Achava hilário o julgamento alheio acerca de seu estilo de vida e, sobretudo, sobre a tristeza latente que sempre o impregnou a alma. Diziam que aquele peso sobre suas costas era a consequência dos falsos deuses a quem louvava. Ele então sorria e assentia, corrigindo mentalmente cada um deles de que não louvava falsos deuses, mas sim apenas a um, e este poderia ser tudo, menos um deus. Ele era mais, de sua própria maneira e com seu próprio estilo. Era mais que carne e osso, era mais que mera fantasia, era mais que uma distorção e muito mais que um mero bode expiatório para abdicar da natureza humana a própria maldade, perversidade e devassidão.

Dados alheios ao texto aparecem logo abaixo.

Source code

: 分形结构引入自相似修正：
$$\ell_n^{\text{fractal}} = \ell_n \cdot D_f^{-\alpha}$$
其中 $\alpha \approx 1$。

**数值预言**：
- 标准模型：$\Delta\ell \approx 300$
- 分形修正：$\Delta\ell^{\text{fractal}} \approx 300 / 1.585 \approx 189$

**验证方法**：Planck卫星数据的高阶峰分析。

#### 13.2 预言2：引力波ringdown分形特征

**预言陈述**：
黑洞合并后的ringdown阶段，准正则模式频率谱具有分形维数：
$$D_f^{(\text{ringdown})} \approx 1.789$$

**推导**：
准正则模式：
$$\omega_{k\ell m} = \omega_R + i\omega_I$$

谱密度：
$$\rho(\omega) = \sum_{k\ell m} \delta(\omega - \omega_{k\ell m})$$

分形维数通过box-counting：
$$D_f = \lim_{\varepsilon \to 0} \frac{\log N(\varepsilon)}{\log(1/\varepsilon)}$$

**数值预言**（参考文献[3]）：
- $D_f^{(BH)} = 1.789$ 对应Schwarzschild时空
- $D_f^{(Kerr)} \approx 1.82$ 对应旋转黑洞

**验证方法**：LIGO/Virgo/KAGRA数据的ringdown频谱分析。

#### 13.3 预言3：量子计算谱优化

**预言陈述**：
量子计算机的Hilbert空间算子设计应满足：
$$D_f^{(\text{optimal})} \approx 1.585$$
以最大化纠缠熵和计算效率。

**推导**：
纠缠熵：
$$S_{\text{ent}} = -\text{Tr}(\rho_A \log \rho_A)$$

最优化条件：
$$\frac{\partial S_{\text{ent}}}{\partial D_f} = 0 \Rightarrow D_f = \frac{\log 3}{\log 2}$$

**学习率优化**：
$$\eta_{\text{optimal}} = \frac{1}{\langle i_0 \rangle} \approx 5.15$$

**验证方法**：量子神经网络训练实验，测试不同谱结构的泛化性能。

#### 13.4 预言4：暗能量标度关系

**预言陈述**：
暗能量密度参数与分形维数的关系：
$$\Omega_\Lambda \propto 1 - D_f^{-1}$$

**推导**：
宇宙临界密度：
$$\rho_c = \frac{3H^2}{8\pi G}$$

Ele era um conceito, uma libertação, uma particular comprovação do falso livre-arbítrio que pregavam.
Sem ninguém saber, todos os dias pela manhã, levanta-se e virava para o Oeste, fazia sua estranha oração e voltava a dormir.

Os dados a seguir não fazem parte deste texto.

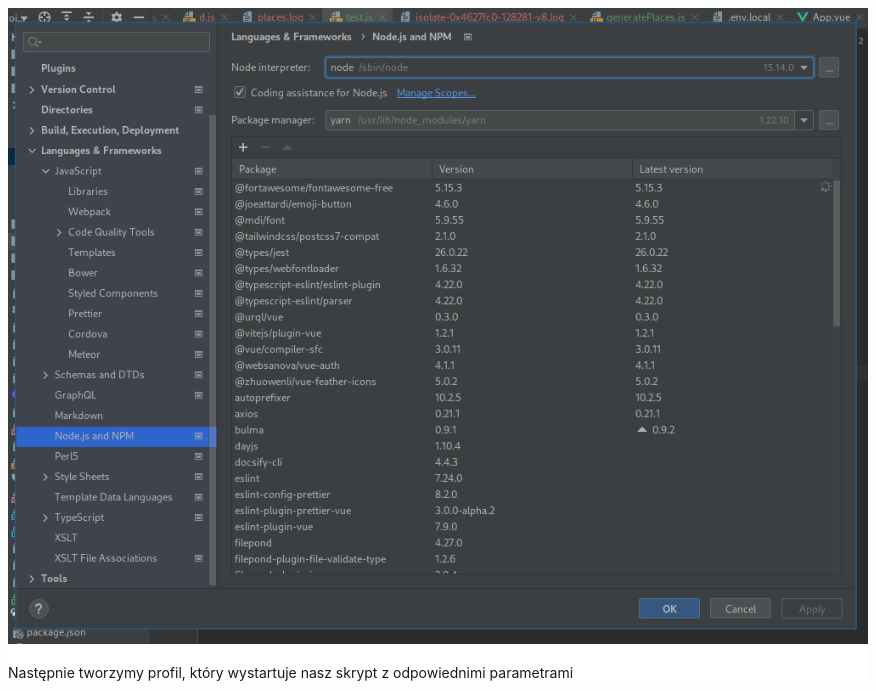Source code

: ![](./Screenshot-from-2021-04-20-18-41-38.png)

Następnie tworzymy profil, który wystartuje nasz skrypt z odpowiednimi parametrami
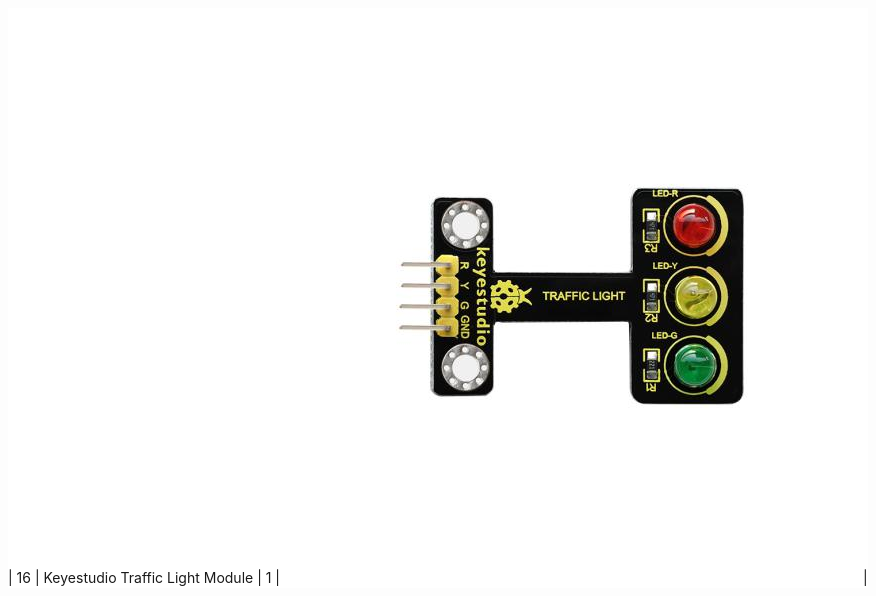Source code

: | 16      | Keyestudio Traffic Light Module               | 1            | **![](media/76564da09ead082e710daba1e6deea8b.jpeg)** |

Sentia-se em paz com isso, sentia-se finalmente acolhido, compreendido e, claro, havia todo o desprezo e divertido escárnio – honestamente, a parte mais interessante em todo aquele rito matinal. 


15 de agosto de 2015

Coisa de olho



Era alucinado por ancas magras, pontudas, esqueléticas.
Aquilo não era tara. Aquilo não era coisa de carne, era coisa de olho – admirar, desejar beijar, abraçar, acariciar, sentir, se fundir.

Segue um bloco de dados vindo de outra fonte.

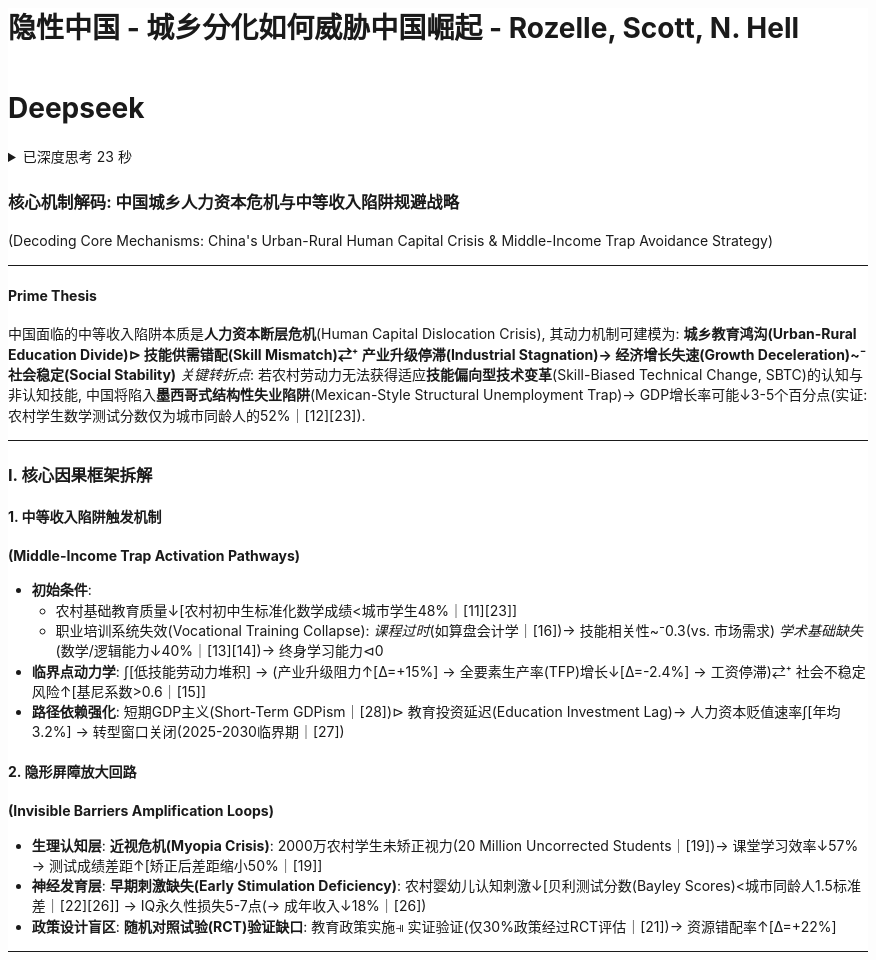 # 隐性中国 - 城乡分化如何威胁中国崛起 - Rozelle, Scott, N. Hell

# Deepseek

<details ><summary>已深度思考 23 秒</summary></details>

### 核心机制解码: 中国城乡人力资本危机与中等收入陷阱规避战略
(Decoding Core Mechanisms: China's Urban-Rural Human Capital Crisis & Middle-Income Trap Avoidance Strategy)

---

#### **Prime Thesis**
中国面临的中等收入陷阱本质是**人力资本断层危机**(Human Capital Dislocation Crisis), 其动力机制可建模为:
**城乡教育鸿沟(Urban-Rural Education Divide)⊳ 技能供需错配(Skill Mismatch)⇄⁺ 产业升级停滞(Industrial Stagnation)→ 经济增长失速(Growth Deceleration)~⁻ 社会稳定(Social Stability)**
*关键转折点*: 若农村劳动力无法获得适应**技能偏向型技术变革**(Skill-Biased Technical Change, SBTC)的认知与非认知技能, 中国将陷入**墨西哥式结构性失业陷阱**(Mexican-Style Structural Unemployment Trap)→ GDP增长率可能↓3-5个百分点(实证: 农村学生数学测试分数仅为城市同龄人的52%｜[12][23]).

---

### **I. 核心因果框架拆解**
#### 1. **中等收入陷阱触发机制**
**(Middle-Income Trap Activation Pathways)**
- **初始条件**:
  - 农村基础教育质量↓[农村初中生标准化数学成绩<城市学生48%｜[11][23]]
  - 职业培训系统失效(Vocational Training Collapse):
    *课程过时*(如算盘会计学｜[16])→ 技能相关性~⁻0.3(vs. 市场需求)
    *学术基础缺失*(数学/逻辑能力↓40%｜[13][14])→ 终身学习能力⊲0
- **临界点动力学**:
  ∫[低技能劳动力堆积] → (产业升级阻力↑[Δ=+15%] → 全要素生产率(TFP)增长↓[Δ=-2.4%] → 工资停滞)⇄⁺ 社会不稳定风险↑[基尼系数>0.6｜[15]]
- **路径依赖强化**:
  短期GDP主义(Short-Term GDPism｜[28])⊳ 教育投资延迟(Education Investment Lag)→ 人力资本贬值速率∫[年均3.2%] → 转型窗口关闭(2025-2030临界期｜[27])
#### 2. **隐形屏障放大回路**
**(Invisible Barriers Amplification Loops)**
- **生理认知层**:
  **近视危机(Myopia Crisis)**:
  2000万农村学生未矫正视力(20 Million Uncorrected Students｜[19])→ 课堂学习效率↓57% → 测试成绩差距↑[矫正后差距缩小50%｜[19]]
- **神经发育层**:
  **早期刺激缺失(Early Stimulation Deficiency)**:
  农村婴幼儿认知刺激↓[贝利测试分数(Bayley Scores)<城市同龄人1.5标准差｜[22][26]] → IQ永久性损失5-7点(→ 成年收入↓18%｜[26])
- **政策设计盲区**:
  **随机对照试验(RCT)验证缺口**:
  教育政策实施⫣ 实证验证(仅30%政策经过RCT评估｜[21])→ 资源错配率↑[Δ=+22%]

---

Amava ancas magras, estruturas longas e finas, glândulas mamárias pequenas e bem formadas, por vezes pontudas, por vezes discretas, por vezes abomináveis (já que mesmo as coisas feias possuem em si uma beleza latente, como um Yin e Yang da estética. Admirava também aquele corpo em pé, despretensioso, os cabelos lisos, meio cacheados, meio ondulados, um pouco abaixo dos ombros magros com os óculos-de-gente-boboca. Era alucinado por essas coisas que as mães não alucinavam e os machos no cio não se excitavam. Era alucinado por bundas pequenas e discretas, alucinado por existências aparentemente frágeis, quebráveis a um toque. Era alucinado por passos delicados, idealizados, calçados ou descalços, deformados pelo ballet ou deformados nos calcanhares, com unhas bem cuidadas ou unhas descuidadas, com o esmalte descascando ou simplesmente sem esmaltes. Era alucinado por coxinhas miúdas. Era alucinado por dedos longos e magricelos, era alucinado por ossos aparecendo ou simplesmente por ancas esqueléticas, protuberantes, singelas e desconcertadas que se julgam tão indignas de admiração e beleza. Era alucinado por essas coisas que todos julgavam sem graça, porque não era coisa de tara ou carne, era coisa de olho.
Era admirar, desejar beijar e abraçar, acariciar, sentir, se fundir.